The crunch, though, has forced hospitals to get creative. Some, like Max Healthcare, found other avenues for profit. Max took the home delivery route. As of April 2018, Max’s home health business unit was one of the largest players in Indian home healthcare, and their diagnostics arm was one of the largest in the National Capital Region (NCR).
Healthtech startups, meanwhile, went one step ahead and pulled the sector online. Consultation, prescriptions, doorstep delivery of drugs, sample collections for lab testing and delivery—you name it, there’s a startup out there doing it.
The government, too, seemed keen on the digitisation of the healthcare space but seemed to lose its appetite as it focused on Ayushman Bharat. Take the Integrated Health Information Platform (IHIP)—a health data hub meant to digitise personal healthcare information—for example. A senior executive at one of the three consortiums that sought to build the hub told The Ken in May 2018 that the IHIP file stopped moving once Ayushman Bharat was announced.
The IHIP itself had its roots in the Electronic Health Records (EHR) Standards 2016. The EHR required all patient medical data be uploaded so they could be accessed by any medical personnel, thus promoting interoperability.
While the IHIP is now gone, the EHR Standards 2016 are still only voluntary.
In the private space, however, the digital march was unceasing. Today, there are online pharmacies that deliver drugs to your doorstep, websites that facilitate online consultations with doctors, give you basic and accurate medical information in regional languages, and more.
E-pharmacies, in particular, have had an eventful few years. In October 2015, the Indian Internet Pharmacy Association was set up. The association lobbied for e-pharmacies, seeking regulatory change on the part of the government. At stake was the $13.4-billion market for drug sales, traditionally cornered by small, offline pharmacies.
The Association’s work seems to have paid off. The government released a draft policy for regulating e-pharmacies in 2018. Optimism about the future of e-pharmacies soared. However, the policy is yet to be finalised.
Meanwhile, the government’s vaccination efforts hit a number of stumbling blocks. The vaccination programs—Mission Indradhanush and its subsequent iterations—set a goal of 90% immunisation coverage of India with the government-approved list of vaccines by 2020.

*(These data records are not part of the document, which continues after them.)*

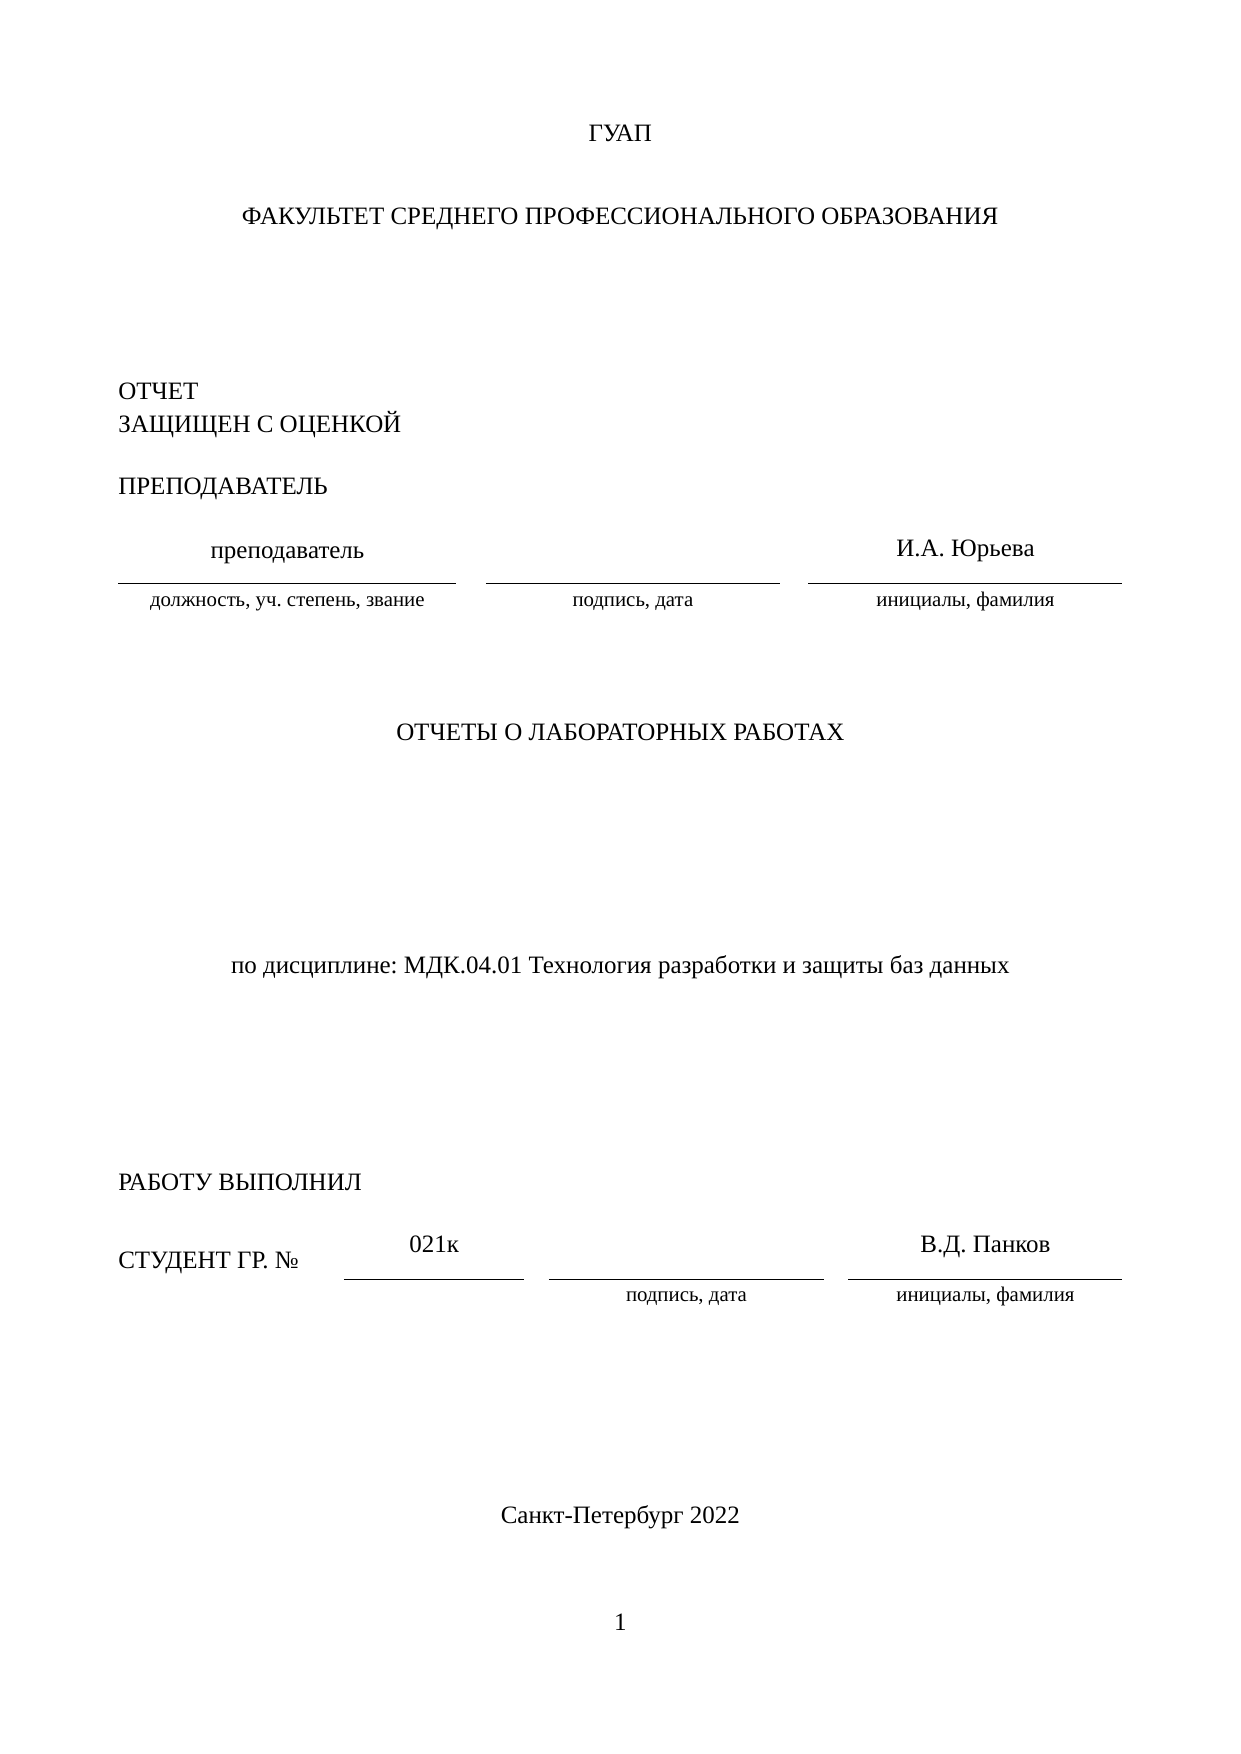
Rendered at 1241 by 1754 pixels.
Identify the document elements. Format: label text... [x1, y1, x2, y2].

table_cell ОТЧЕТЫ О ЛАБОРАТОРНЫХ РАБОТАХ [118, 617, 1122, 767]
table_header И.А. Юрьева [808, 521, 1122, 583]
table_cell подпись, дата [486, 584, 779, 617]
table_cell [118, 767, 1122, 950]
text Санкт-Петербург 2022 [118, 1500, 1122, 1529]
table_cell инициалы, фамилия [808, 584, 1122, 617]
table_header [824, 1216, 848, 1278]
text ОТЧЕТ ЗАЩИЩЕН С ОЦЕНКОЙ [118, 376, 1122, 438]
table_header 021к [344, 1216, 524, 1278]
table_cell инициалы, фамилия [848, 1280, 1122, 1312]
table_cell [780, 583, 808, 617]
table_cell [118, 983, 1122, 1041]
table_cell должность, уч. степень, звание [118, 584, 456, 617]
table_header [780, 521, 808, 583]
table_cell [824, 1279, 848, 1312]
table_cell [524, 1279, 549, 1312]
table_cell [344, 1280, 524, 1312]
table_header [524, 1216, 549, 1278]
text ГУАП [118, 118, 1122, 147]
table_header В.Д. Панков [848, 1216, 1122, 1278]
table_cell по дисциплине: МДК.04.01 Технология разработки и защиты баз данных [118, 950, 1122, 983]
text РАБОТУ ВЫПОЛНИЛ [118, 1167, 1122, 1196]
text ФАКУЛЬТЕТ СРЕДНЕГО ПРОФЕССИОНАЛЬНОГО ОБРАЗОВАНИЯ [118, 201, 1122, 230]
table_header преподаватель [118, 521, 456, 583]
table_header [549, 1216, 824, 1278]
table_cell [118, 1279, 344, 1312]
table_header [456, 521, 486, 583]
table_cell подпись, дата [549, 1280, 824, 1312]
table_header [486, 521, 779, 583]
text ПРЕПОДАВАТЕЛЬ [118, 471, 1122, 500]
table_header СТУДЕНТ ГР. № [118, 1216, 344, 1278]
table_cell [456, 583, 486, 617]
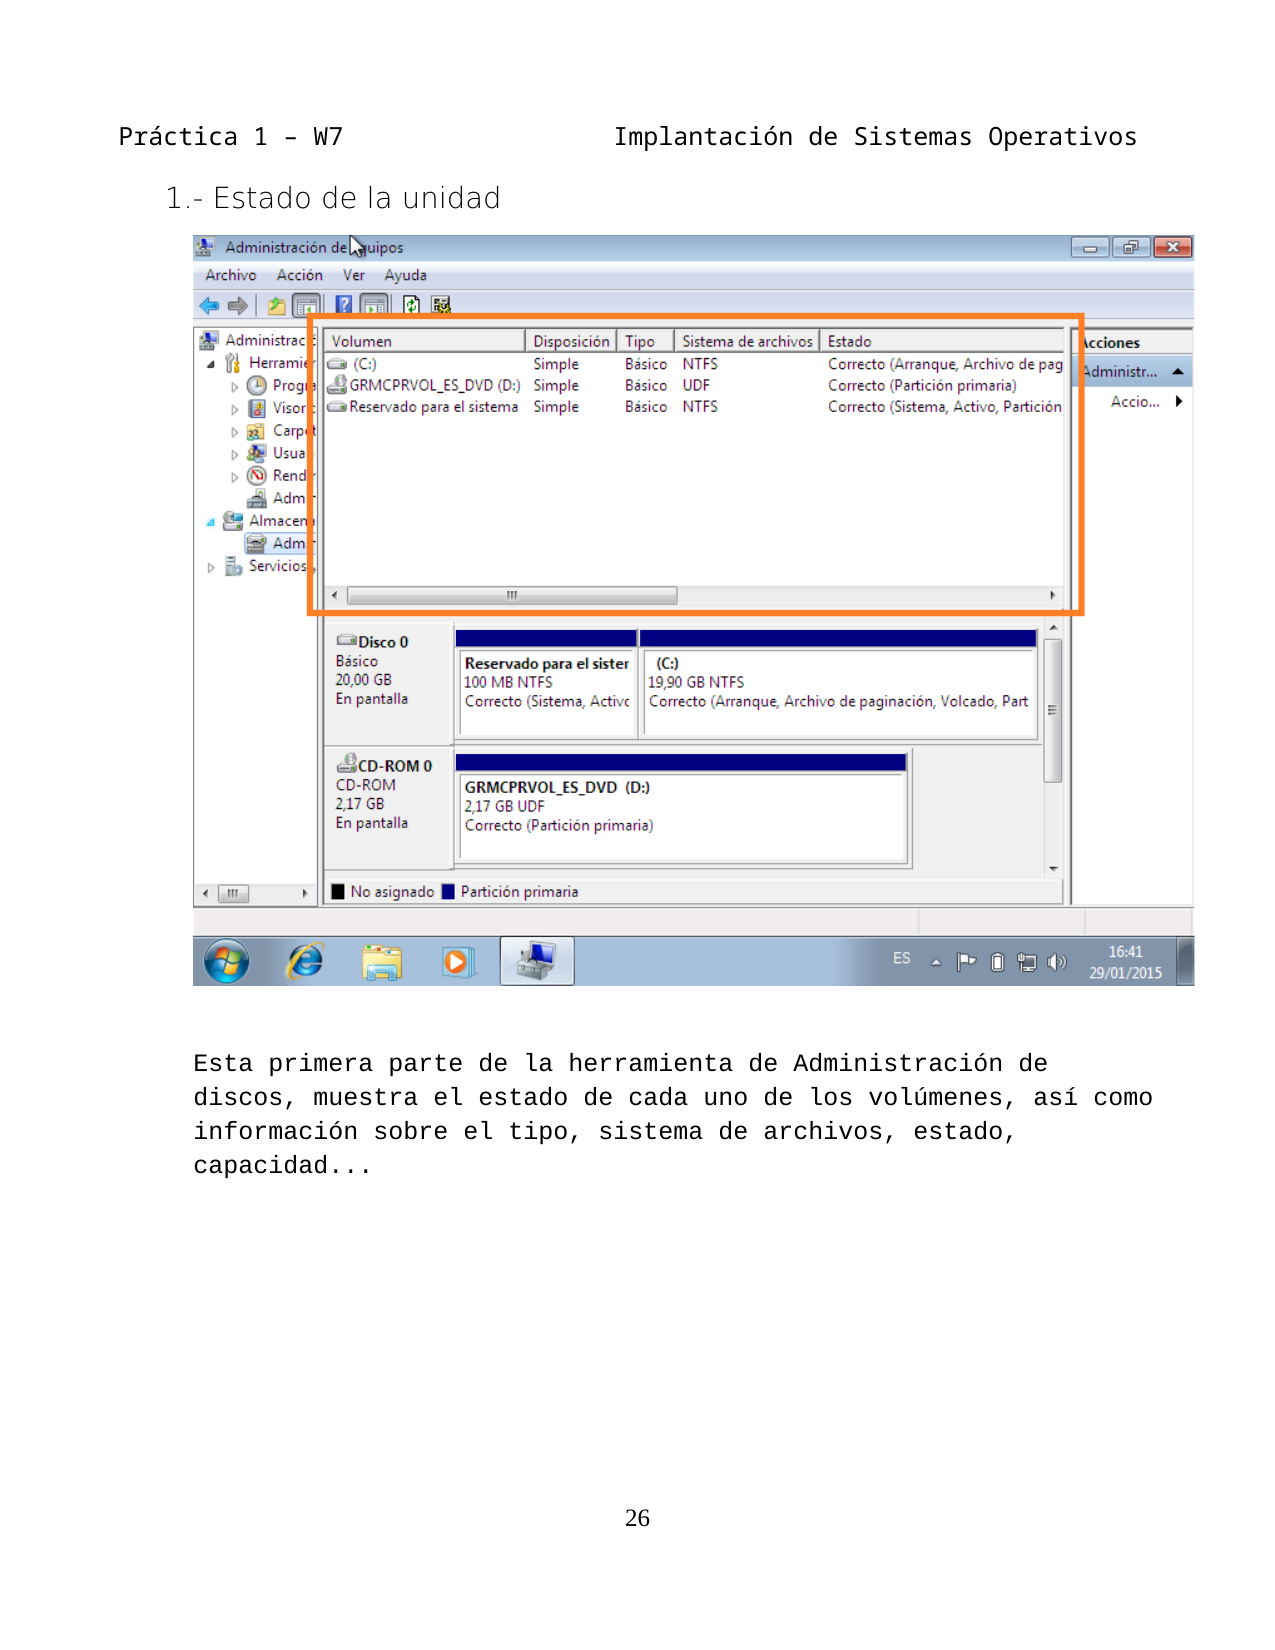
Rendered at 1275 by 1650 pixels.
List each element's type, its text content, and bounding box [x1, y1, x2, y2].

But where can these vaccines be bought?
The three public sector undertakings (PSUs) the government leaned heavily on—Central Research Institute (CRI), Kasauli, BCG Vaccine Laboratory (BCGVL), Chennai and Pasteur Institute of India (PII), Coonoor—were shut down in January 2008.
Consequently, the private Indian vaccine sector grew at a CAGR of 18% to Rs 5,900 crore ($907 million) between 2009 and 2016. Pharma major Pfizer led the way by convincing the government to buy its patented pneumonia vaccine.
The government’s attempts to move away from the private sector have not gone so well. Over seven years, it pumped about Rs 600 crore ($84.2 million) into condom-maker HLL Lifecare to develop an Integrated Vaccine Complex (IVC). The cost of the IVC has now shot up to over Rs 900 crore ($126.4 million). All without a single vaccine being produced by the facility so far.
With that being the case, the government turned increasingly towards BMGF. The Foundation ‘fixed’ the supply side of the market by doling out grants to major vaccine producers such as the Serum Institute of India. It is hoping that as it exits the country, the government will step in and fix the demand side concerns by buying the vaccines it helped produce.
The government had also set other targets for itself. Eliminate malaria by 2030. Eliminate tuberculosis by 2025, after previous failed targets of 2017 and 2015. Eliminate polio.
While India was declared polio-free in 2014, TB, on the other hand, was a daunting problem, especially with the rise of the superbugs. In fact, India, for the first time, accepted large donations for bedaquiline and delamanid, the first drugs to be approved in 50 years for drug-resistant strains of TB.
With the superbug war well underway in India — Indians are highly resistant to new antibiotics. But there also seems to be a glimmer of hope (which of course comes with a catch). The country now has a first-of-its-kind test to diagnose TB drug resistance, but it is not accessible enough. Yet. The country is also seeing a resurgence of vaccine-preventable diseases.